Knock out a few little things you don't want to do anyway just to get them out of the way. Great plan!
Thing one done, easily. 14 minutes.
Thing two done, 12 minutes.
Thing three. Well, isn't this interesting? Wonder why this isn't already done. Oh! Because to do this I need to do 4 other things Things a) b) c) and d). Well, get on it. There's 11 minutes left.
Thing three a) done. 8 minutes.
Thing three b) Whoa! forgot all about this! This is such a good idea! 4 minutes
Thing three b) 1) Drafting additional to-do list to really get the most out of 3) b). 1 minute
Thing three - UGH! Now I'm late!!
Yes. Now I'm late AND I've added more work through the Awesome Idea sparked in thing three. Instead of just getting it done, there's another whole project to work on. Because, everyone always needs another project.

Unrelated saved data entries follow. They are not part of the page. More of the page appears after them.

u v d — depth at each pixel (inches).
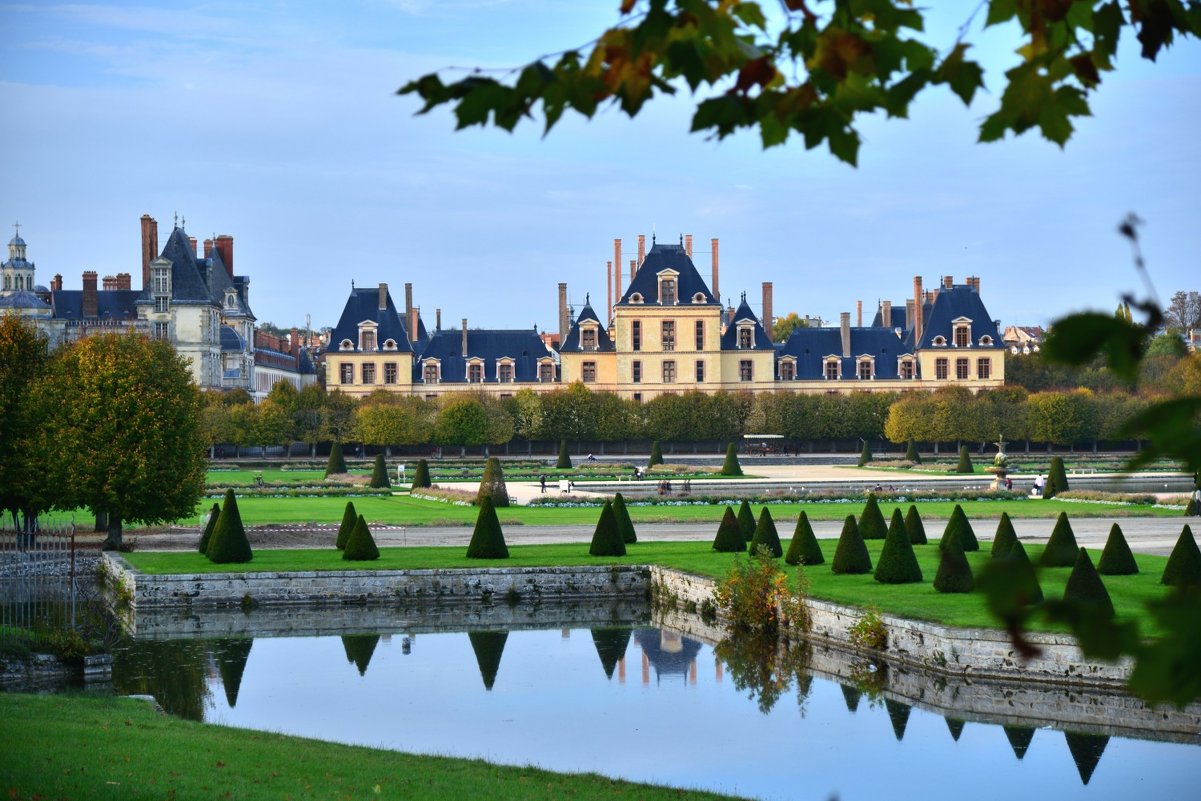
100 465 2250.2
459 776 932.0
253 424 5541.3
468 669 1514.5
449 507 3287.4
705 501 3270.2
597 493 3577.8
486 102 241.9
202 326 6378.0
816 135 265.1
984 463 5108.3
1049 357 198.5
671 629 1779.0
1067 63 263.7
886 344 6806.1
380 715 1290.6
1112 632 193.5
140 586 1926.7
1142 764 1103.6
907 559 1784.0
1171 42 259.8
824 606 1621.6
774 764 1117.1
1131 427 190.7
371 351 6638.8
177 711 1291.8
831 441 6368.1
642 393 6574.8
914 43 251.4
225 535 2092.8
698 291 6584.6
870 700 1337.4
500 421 5876.0
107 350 2402.8
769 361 6668.3
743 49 249.1
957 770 1096.2
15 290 6530.5
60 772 815.1
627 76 244.7
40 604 1818.4
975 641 1390.3
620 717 1283.2
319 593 1979.6
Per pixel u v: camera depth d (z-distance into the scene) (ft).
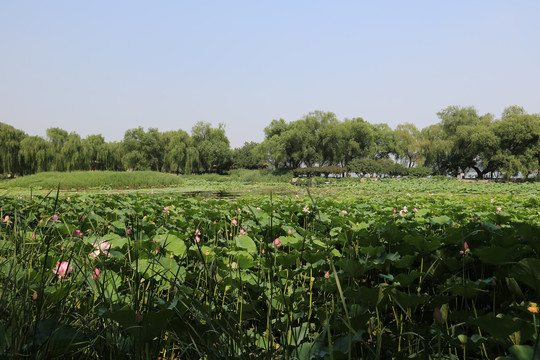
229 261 9.00
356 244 10.53
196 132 215.51
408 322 6.89
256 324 6.95
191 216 17.02
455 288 6.55
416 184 89.92
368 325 6.01
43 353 4.05
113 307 4.96
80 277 6.11
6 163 149.18
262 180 131.95
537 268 6.01
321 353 4.77
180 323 5.41
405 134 166.81
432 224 14.19
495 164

This is fiction, but not unrealistic. There are folks who really behave this way. Some people might take the 15 minutes and do one thing and then take a short walk. Maybe some people can do 2 or 3 things without spiraling into creating a brand-new full-time job. But then, there are folks who just can't help themselves.
This topic was sparked by a conversation with a client regarding punctuality. I had seen this article years prior, but couldn't quite get my Googler to find it in the moment. As it turns out, most people who are screeching in at the last second or are late aren't doing it out of disrespect or spite or I'm-more-important-than-you-ism (though all of those CAN be true). Most people are behaving this way because of their wiring.
What can be done? As the article indicates, if you're in any kind of relationship with this person, have patience and also talk with them. If you are the person, here are some thoughts:
Set a schedule and stick to it. If you think you have 15 minutes before your next thing, subtract 5 and take it. Take a bio break, a quick walk, a bit of a stretch. Do something that gets your mind out of work.
Prep. If you have something coming up, get your affairs in order 10 minutes early. Remind your brain that you ARE doing something. You're reviewing information, getting your documents ready, and getting your mind set for engaging fully in the discussion.
Understand that people may think you're disrespecting them by not honoring their time. This could have lasting effects on relationships.
In US culture, we put a high value on the idea of measured time; though I'm not sure punctuality is exactly a fully appreciated and observed concept. This means that people will assign character value to someone who is terminally late versus one who is always early or punctual. Frankly, most people believe it is better to be early to appointments, on time to social engagements, and being "fashionably late" is still just late.
What's my disposition? I've got One More Thing-ism. I perpetually think I can do one more thing before I really have to transition to the next thing. I think that I can break the laws of time, space, and the State and get from point A to B faster than Google Maps says. A lot faster. Which means I do One More Thing until the moment I need to leave at the last second of the adjusted time to get to my location. How does it work out? Not great.
What will I do to change my behavior? I can add time to expected commutes to start. For non-commuting meetings (i.e. Zoom), I should connect a minute or two early, keep the camera and mic off, and busy myself for the entire duration of a maximum of 180 seconds. Shouldn't be a big deal. We'll see.
"Let's not punish the punctual." As someone who might be late, I really like this quote. If you're punctual, you deserve to get to work and move on the agenda. If I'm late, I do not deserve a recap of everything I've missed which is essentially watching that part of the movie again for everyone else in the room. I didn't get to my space on time, it is my issue to resolve.
If you're a One More Thing-ist and can't change behavior, consider accepting all of the responsibilities and repercussions of One More Thing-ism. It just might make it easier for others to accept your tardiness, particularly if they're always on time. Just one more thing to think about!